The legendary managing editor of The Washington Post who died Tuesday at 93, Bradlee’s 23 years at the helm were marked by landmark collisions between a free press and government, from the Pentagon Papers to reporting on Watergate.
He also weathered criticism that he was too close to one-time Georgetown neighbor John F. Kennedy to be an objective journalist, and too removed from a story by a young reporter, Janet Cooke, that resulted in a returned Pulitzer Prize.
With style and wit, and without apology, Bradlee championed a free press as a watchdog on government.
“Obviously the First Amendment is the cornerstone of our business and of democracy,” he said in a 2006 interview at the Newseum. “It isn’t something that I commit to memory and say like my prayers, but it has a place in my day-to-day life. It is the freedom that allows us to do good work. It allows us to be important in society.”

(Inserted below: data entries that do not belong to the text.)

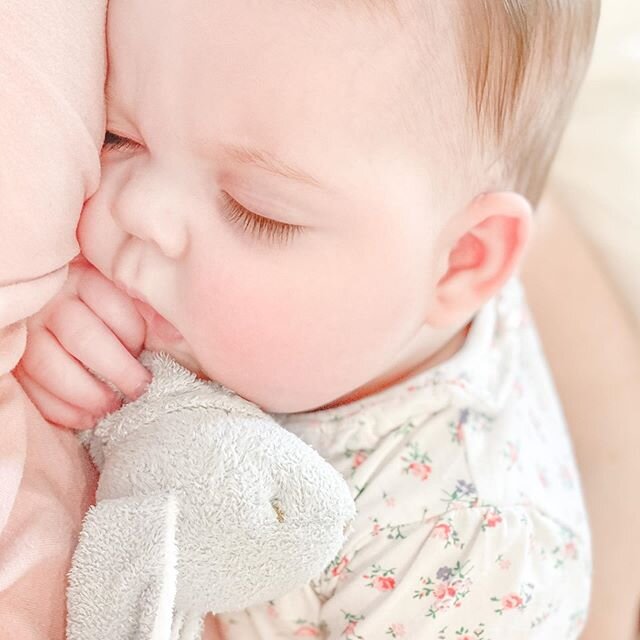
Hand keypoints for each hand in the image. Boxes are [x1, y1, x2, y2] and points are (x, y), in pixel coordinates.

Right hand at [14, 256, 151, 429]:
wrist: (58, 308)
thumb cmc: (105, 308)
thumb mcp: (128, 298)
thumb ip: (152, 313)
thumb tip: (178, 335)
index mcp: (86, 279)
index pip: (114, 307)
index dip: (135, 337)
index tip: (147, 354)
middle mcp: (53, 301)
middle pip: (83, 337)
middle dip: (118, 371)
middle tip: (140, 390)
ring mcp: (28, 331)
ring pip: (50, 365)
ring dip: (86, 394)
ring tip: (112, 407)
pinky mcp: (16, 359)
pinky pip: (31, 389)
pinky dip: (60, 410)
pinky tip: (86, 417)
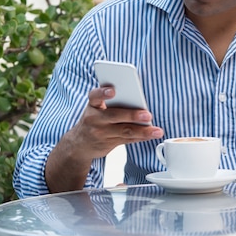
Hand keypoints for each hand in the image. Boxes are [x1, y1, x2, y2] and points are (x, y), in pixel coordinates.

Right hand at [46, 86, 162, 192]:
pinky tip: (151, 135)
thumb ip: (113, 104)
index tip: (113, 90)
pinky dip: (141, 137)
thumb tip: (138, 102)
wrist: (79, 144)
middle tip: (148, 114)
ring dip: (143, 131)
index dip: (103, 93)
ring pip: (124, 131)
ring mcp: (100, 133)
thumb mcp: (96, 109)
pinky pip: (127, 140)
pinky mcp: (108, 144)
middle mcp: (94, 119)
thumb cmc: (94, 120)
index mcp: (92, 105)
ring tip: (156, 130)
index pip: (95, 96)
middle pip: (114, 115)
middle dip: (132, 115)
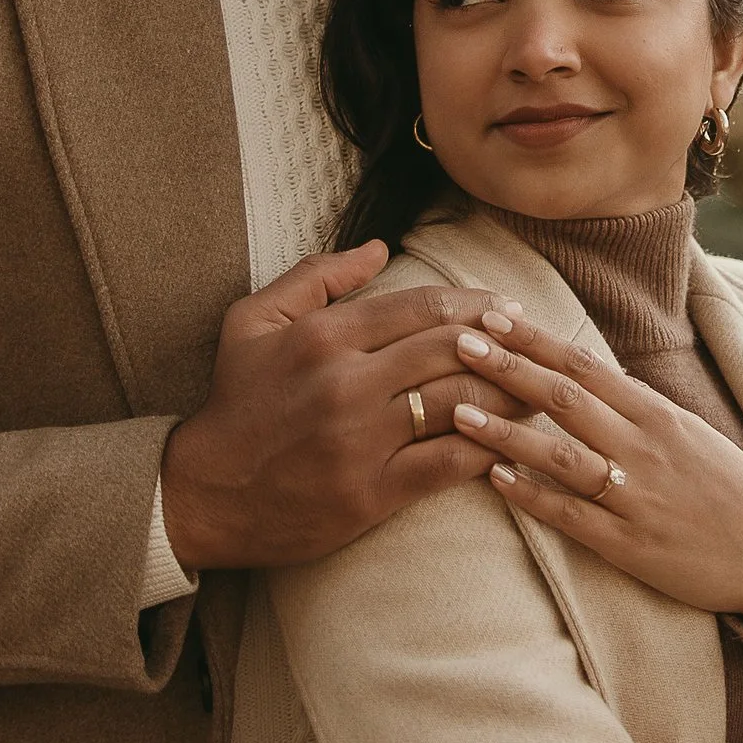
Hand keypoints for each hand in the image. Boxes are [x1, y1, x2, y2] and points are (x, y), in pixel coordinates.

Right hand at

Americans generally take their First Amendment rights for granted, Bradlee continued. “I know they do … and that’s great. That means we’re doing something right.”
Even so, Bradlee said, there was strength in his belief that “freedom of the press is ingrained in American society. A president comes and tries to do something, and in the process, tramples on the First Amendment. He gets brought up short and doesn’t make a fuss about it. They all cave. And that’s good. The Pentagon Papers was a once-in-a-lifetime fight over the First Amendment. But it was worth the fight. You got to draw the line, and you can’t let them cross it.”
Bradlee’s courage in holding government accountable is the stuff of myth – and fact.
After reviewing a particularly significant bit of reporting by Post reporters Bob Woodward and Carl Bernstein that implicated Attorney General John Mitchell and President Richard M. Nixon in Watergate wrongdoing, Bradlee recounted the high stakes involved, and then reportedly said, “You had better be right.” As it turned out, they were.
His gruff manner, aristocratic bearing and journalistic independence grated on some, to be sure. But his career embodied what the founders must have had in mind in building into the basic laws of this nation such a strong protection for a free press: An unflagging, unabashed passion for finding the truth, and an enthusiasm and commitment to telling it to one’s fellow citizen.
And for all of that, thank you, Mr. Bradlee.